→ **Exercise prompt**:
Can you write out every line from the start of the records below through the line containing "REGIONAL DIRECTOR FOR AFRICA, WORLD", leaving out any pictures?

→ **Data records**:
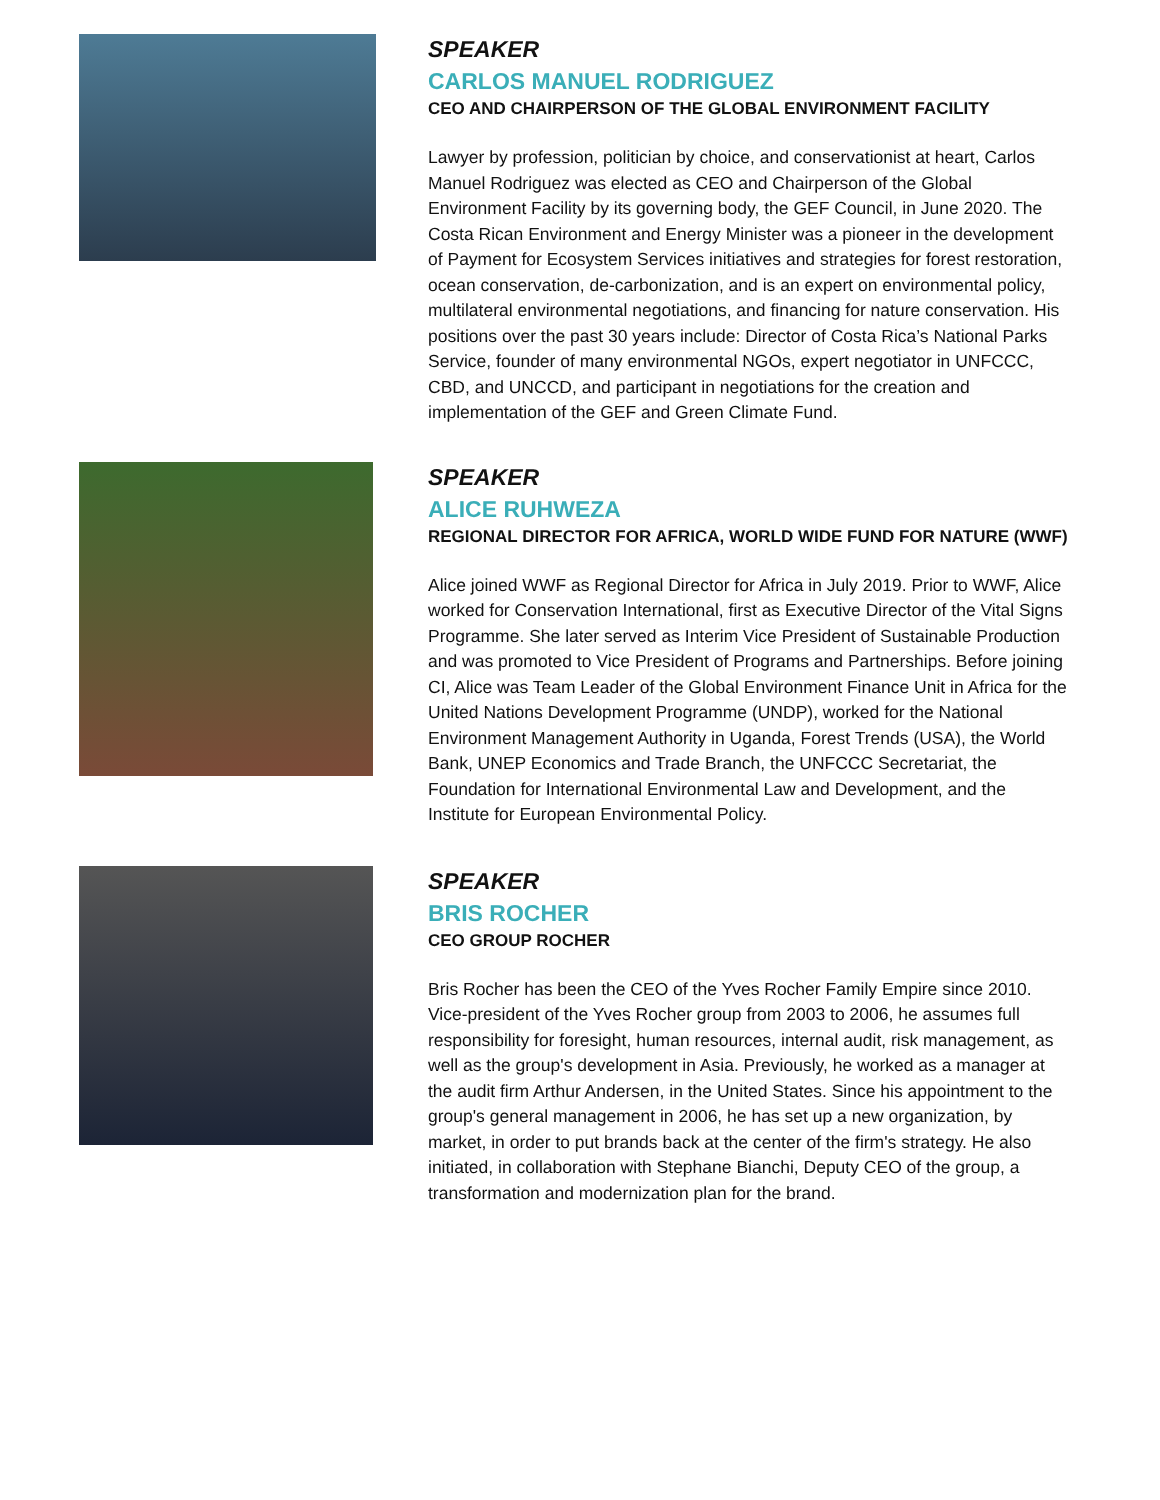SPEAKER
CARLOS MANUEL RODRIGUEZ
CEO AND CHAIRPERSON OF THE GLOBAL ENVIRONMENT FACILITY
Lawyer by profession, politician by choice, and conservationist at heart, Carlos Manuel Rodriguez was elected as CEO and Chairperson of the Global Environment Facility by its governing body, the GEF Council, in June 2020. The Costa Rican Environment and Energy Minister was a pioneer in the development of Payment for Ecosystem Services initiatives and strategies for forest restoration, ocean conservation, de-carbonization, and is an expert on environmental policy, multilateral environmental negotiations, and financing for nature conservation. His positions over the past 30 years include: Director of Costa Rica’s National Parks Service, founder of many environmental NGOs, expert negotiator in UNFCCC, CBD, and UNCCD, and participant in negotiations for the creation and implementation of the GEF and Green Climate Fund.
SPEAKER
ALICE RUHWEZA
REGIONAL DIRECTOR FOR AFRICA, WORLD WIDE FUND FOR NATURE (WWF)
Alice joined WWF as Regional Director for Africa in July 2019. Prior to WWF, Alice worked for Conservation International, first as Executive Director of the Vital Signs Programme. She later served as Interim Vice President of Sustainable Production and was promoted to Vice President of Programs and Partnerships. Before joining CI, Alice was Team Leader of the Global Environment Finance Unit in Africa for the United Nations Development Programme (UNDP), worked for the National Environment Management Authority in Uganda, Forest Trends (USA), the World Bank, UNEP Economics and Trade Branch, the UNFCCC Secretariat, the Foundation for International Environmental Law and Development, and the Institute for European Environmental Policy.
SPEAKER
BRIS ROCHER
CEO GROUP ROCHER
Bris Rocher has been the CEO of the Yves Rocher Family Empire since 2010. Vice-president of the Yves Rocher group from 2003 to 2006, he assumes full responsibility for foresight, human resources, internal audit, risk management, as well as the group's development in Asia. Previously, he worked as a manager at the audit firm Arthur Andersen, in the United States. Since his appointment to the group's general management in 2006, he has set up a new organization, by market, in order to put brands back at the center of the firm's strategy. He also initiated, in collaboration with Stephane Bianchi, Deputy CEO of the group, a transformation and modernization plan for the brand.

→ **Solution for this problem**:
SPEAKER
CARLOS MANUEL RODRIGUEZ
CEO AND CHAIRPERSON OF THE GLOBAL ENVIRONMENT FACILITY
Lawyer by profession, politician by choice, and conservationist at heart, Carlos Manuel Rodriguez was elected as CEO and Chairperson of the Global Environment Facility by its governing body, the GEF Council, in June 2020. The Costa Rican Environment and Energy Minister was a pioneer in the development of Payment for Ecosystem Services initiatives and strategies for forest restoration, ocean conservation, de-carbonization, and is an expert on environmental policy, multilateral environmental negotiations, and financing for nature conservation. His positions over the past 30 years include: Director of Costa Rica’s National Parks Service, founder of many environmental NGOs, expert negotiator in UNFCCC, CBD, and UNCCD, and participant in negotiations for the creation and implementation of the GEF and Green Climate Fund.
SPEAKER
ALICE RUHWEZA
REGIONAL DIRECTOR FOR AFRICA, WORLD WIDE FUND FOR NATURE (WWF)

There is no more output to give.